22 October 2019, The Tablet

Amazon synod: bishops to vote on women deacons

Could the Amazon synod herald the ordination of women in the Catholic Church?

Amazon synod: bishops to vote on women deacons

Marcivana Rodrigues Paiva, from Brazil, attends a news conference following a session of the Synod of Bishops
CNS/Paul Haring

A proposal to ordain women deacons has made it into the final document of the Amazon synod which bishops will vote on at the end of this week, The Tablet has learnt. 

Church sources say the possibility of a female diaconate will be among the final proposals in the text, making it the first time that such a move has made it into a synod final document. 

The decision to include women deacons is a signal moment for the Church, showing the determination of those inside the synod to find new pastoral pathways for Catholic communities in the Amazon. 

Sources also confirmed that the question of ordaining married men as priests has made it into the final document, although this proposal was in the synod’s working text.

The Synod of Bishops gathering on the Pan-Amazon region has shone a light on the role that women play in the Amazonian church, who maintain the Catholic presence in the region, and often lead communities. 

Four of the reports from the small groups inside the synod called for the female diaconate, and three others said the Church should study the possibility. The Portuguese B group argued that it was “good” that the Church had restored the role of permanent deacons following the Second Vatican Council and “we believe that the same argument is valid to create a diaconate for women in the church in the Amazon”. 

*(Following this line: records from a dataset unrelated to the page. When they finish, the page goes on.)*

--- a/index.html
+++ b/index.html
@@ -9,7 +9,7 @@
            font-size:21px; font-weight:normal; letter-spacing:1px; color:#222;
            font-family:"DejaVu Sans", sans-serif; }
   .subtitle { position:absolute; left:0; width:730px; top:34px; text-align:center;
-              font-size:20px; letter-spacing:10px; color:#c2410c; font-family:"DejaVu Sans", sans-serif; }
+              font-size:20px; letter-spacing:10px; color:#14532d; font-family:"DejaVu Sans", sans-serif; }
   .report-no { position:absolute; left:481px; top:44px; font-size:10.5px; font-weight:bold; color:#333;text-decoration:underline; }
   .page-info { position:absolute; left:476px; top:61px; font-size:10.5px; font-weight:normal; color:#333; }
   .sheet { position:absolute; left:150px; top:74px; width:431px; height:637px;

The bishops will vote on the final document on Saturday. It is possible that the female deacons proposal will not achieve the two-thirds majority it needs from the synod fathers. The text is likely to form the basis of the Pope’s own post-synodal document, expected to be published in several months time. 

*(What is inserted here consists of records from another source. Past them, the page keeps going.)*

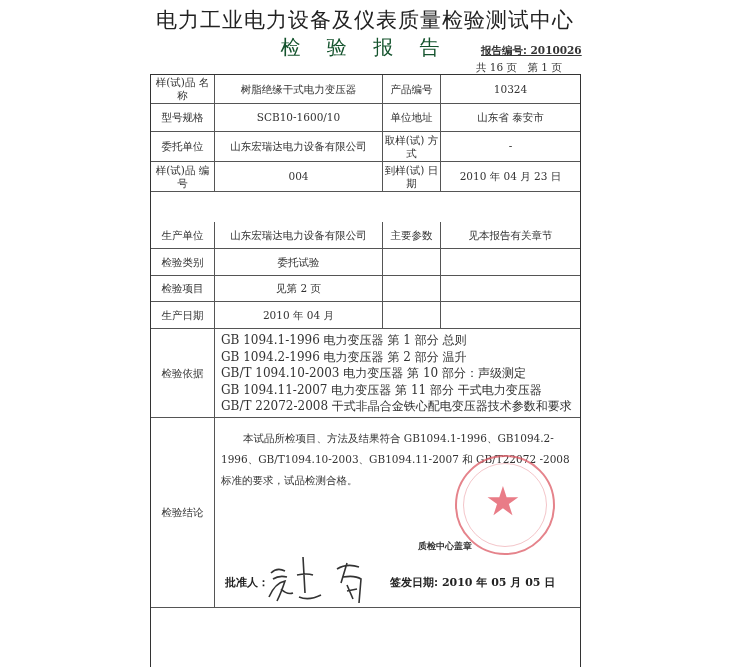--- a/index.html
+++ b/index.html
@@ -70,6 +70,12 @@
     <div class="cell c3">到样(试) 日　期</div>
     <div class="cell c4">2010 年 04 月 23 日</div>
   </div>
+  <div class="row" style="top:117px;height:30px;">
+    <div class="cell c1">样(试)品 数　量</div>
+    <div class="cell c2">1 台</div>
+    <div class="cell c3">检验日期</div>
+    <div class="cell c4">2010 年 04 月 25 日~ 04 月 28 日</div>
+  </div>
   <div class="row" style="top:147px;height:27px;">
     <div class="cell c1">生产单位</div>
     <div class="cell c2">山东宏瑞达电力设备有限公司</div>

The aim of the synod has been to find a way for the Church to respond to the social and pastoral needs of the Amazon, with organisers demanding fresh thinking from those involved in the summit. Many Catholic communities in the region go months, sometimes years, without the sacrament and the Church in the region is suffering from a desperate shortage of human resources. 

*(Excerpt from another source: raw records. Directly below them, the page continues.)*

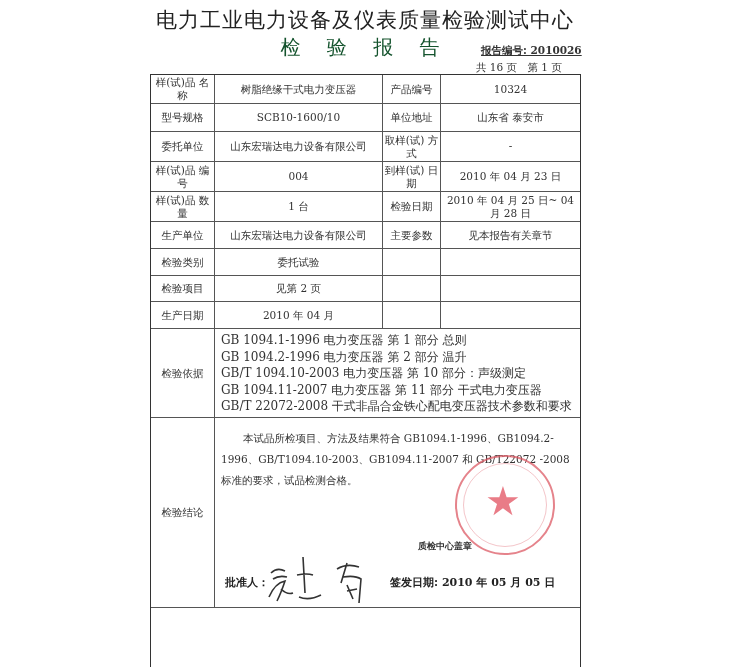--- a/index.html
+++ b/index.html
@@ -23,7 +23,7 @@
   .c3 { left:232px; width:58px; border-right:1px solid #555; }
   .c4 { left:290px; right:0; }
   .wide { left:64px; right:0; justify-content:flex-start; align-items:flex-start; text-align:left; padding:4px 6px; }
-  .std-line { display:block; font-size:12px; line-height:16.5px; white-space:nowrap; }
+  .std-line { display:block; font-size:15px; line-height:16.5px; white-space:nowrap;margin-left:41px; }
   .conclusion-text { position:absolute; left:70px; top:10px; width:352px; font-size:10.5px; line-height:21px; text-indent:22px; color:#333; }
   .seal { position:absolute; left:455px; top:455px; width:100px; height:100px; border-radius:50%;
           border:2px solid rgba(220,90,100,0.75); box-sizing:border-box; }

Francis and the synod organisers want a Church willing to defend the Amazon rainforest, and indigenous communities, and on Sunday a group of bishops signed a special pact pledging to defend the “common home”.  

In 2016, Pope Francis set up a commission to study the history of the diaconate, and the role that deaconesses in the early Church had played. In May 2019 the Pope reported that his commission was not able to agree on whether women had been ordained deacons in a sacramental sense. Francis stressed that he could not propose a “decree of a sacramental nature without having the theological, historical foundation for it” but said that the study should continue. 

Speaking to a group of religious sisters on 10 May 2019, he said that “in regard to the diaconate we must see what was there at the beginning” and “if there was something, let it grow and it arrives”. Three days earlier he told journalists during an in-flight press conference: “There is a way to imagine it with a different view from the male diaconate”. Many read his remarks then aas parking the issue indefinitely. 

But should the bishops vote through a proposal to consider women deacons, it would put the issue back on the agenda, although within the context of the pastoral emergency of the Amazon.

During the synod discussions, journalists heard about the role of women in the Amazon. Sister Alba Cediel Castillo, a missionary working in the region, said that religious women carry out baptisms, marry couples and hear confessions. 

“Of course we cannot offer absolution, but we listen with humility,” she told reporters on 7 October. 

Sister Birgit Weiler, another Amazon missionary, said that the role of women had been discussed inside the synod adding that women were needed in positions of leadership “not as a power struggle but to share gifts, insights, talents and charisms”.